A Tax Cut a Week in the House
by Guest Blogger, 5/14/2004
In spite of the "PayGo" logjam over whether or not tax cuts ought to be offset, which continues to prevent passage of a budget resolution, the House persists with its "a tax cut a week" schedule.
In recent weeks, the House has passed tax cuts at a cost of over $500 billion over the next ten years - none of which is offset.
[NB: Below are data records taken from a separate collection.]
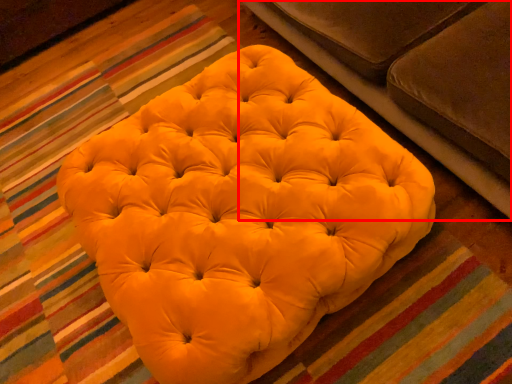
Question: In this image, where is studio couch (annotated by the red box) located relative to furniture?

Choices:
 (A) left
 (B) right

Answer: (B)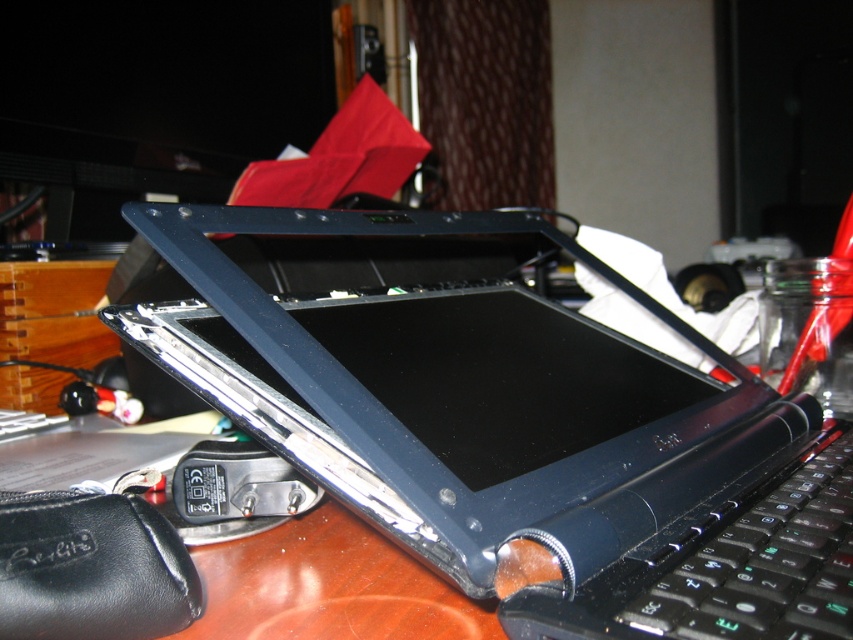
Consider the image. Measure the distance from satin black laptop at center to black matte keyboard at lower right.

They are 5.44 inches apart.

Is satin black laptop at center above black matte keyboard at lower right?

Indeed, satin black laptop at center is positioned over black matte keyboard at lower right.

Identify the location of satin black laptop at center. (508, 429).

At what (x,y) coordinates should I click in order to perform the action: click on satin black laptop at center. Please return your answer as a coordinate pair (x, y). This screenshot has width=853, height=640. Looking at the image, I should click on (508, 429).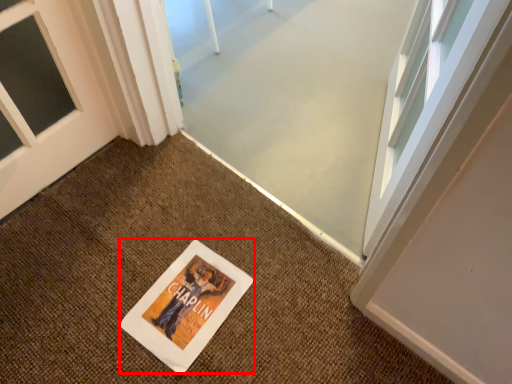
Question: In this image, where is flyer (annotated by the red box) located relative to doormat?

Choices:
 (A) right
 (B) left

Answer: (B)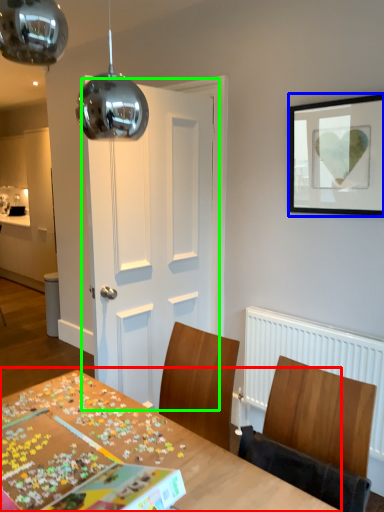
Question: Which object is positioned farthest from table (highlighted by a red box)? Select from picture frame (highlighted by a blue box) and door (highlighted by a green box).

Choices:
 (A) picture frame
 (B) door

Answer: (A)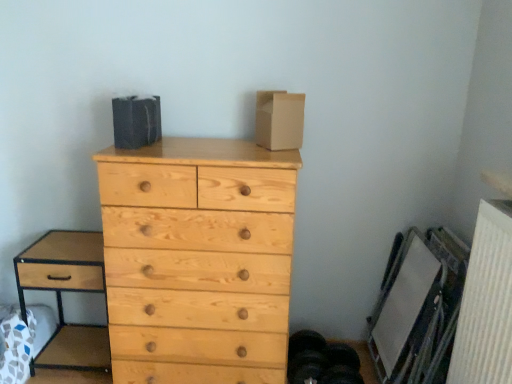
Where is `free location above brown wood nightstand at left (from a real-world perspective)`? The height and width of the screenshot is (384, 512). free location above brown wood nightstand at left (from a real-world perspective) is located at coordinates (70, 239).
They include:
- H.R. 4181 to make permanent expanded tax breaks for married couples.
- H.R. 4227 for a one-year adjustment of the Alternative Minimum Tax.
- H.R. 4275 (AMT) to make permanent the expanded 10 percent tax bracket.
This week, the House is scheduled to consider H.R. 4359, which would make the $1,000-per-child tax credit permanent.
These tax cuts were originally part of the first Bush tax cut (The Economic Growth and Tax Relief Reconcilation Act passed in 2001 at a 10-year cost of $1.3 to $1.6 trillion) and are scheduled to "sunset," or return to previous law, in 2005. All of the 2001 tax cuts were passed with complicated phase-in and sunset provisions through 2010. Permanent extension of all of the 2001 tax cuts — including those, such as the estate tax repeal, that benefit only the wealthiest — is high on the President's priorities. "Fixing" the AMT, which has not risen with inflation and threatens middle-class taxpayers with higher taxes, is also a high, but costly, priority. For more on the AMT, see an OMB Watch analysis.
While there is broad support for these three "middle-class" tax breaks, and for fixing the AMT, there is concern over the pricetag. However, efforts in the House to offset the costs, or make permanency contingent on balancing the budget, have failed.
What is rarely part of the discussion is the reality that the small monetary benefits to individual taxpayers will be offset by reductions in the services that we all depend upon. The money to pay for the tax breaks has to come from somewhere.
Even beyond the costs of the tax cuts — radically decreasing federal revenue even while the costs of the Iraqi conflict grow - the federal tax code is increasingly skewed in favor of investors over workers. An analysis by the Institute on Taxation and Economic Policy, released by Citizens for Tax Justice, shows that personal taxes on earnings are now two and one-half times greater than taxes on investment income. Another analysis by William Gale and Peter Orszag, published in The American Prospect, also presents evidence that "tax cuts enacted during George W. Bush's presidency shift the burden of taxation away from upper-income, capital-owning households and toward the wage-earning households of the lower and middle classes."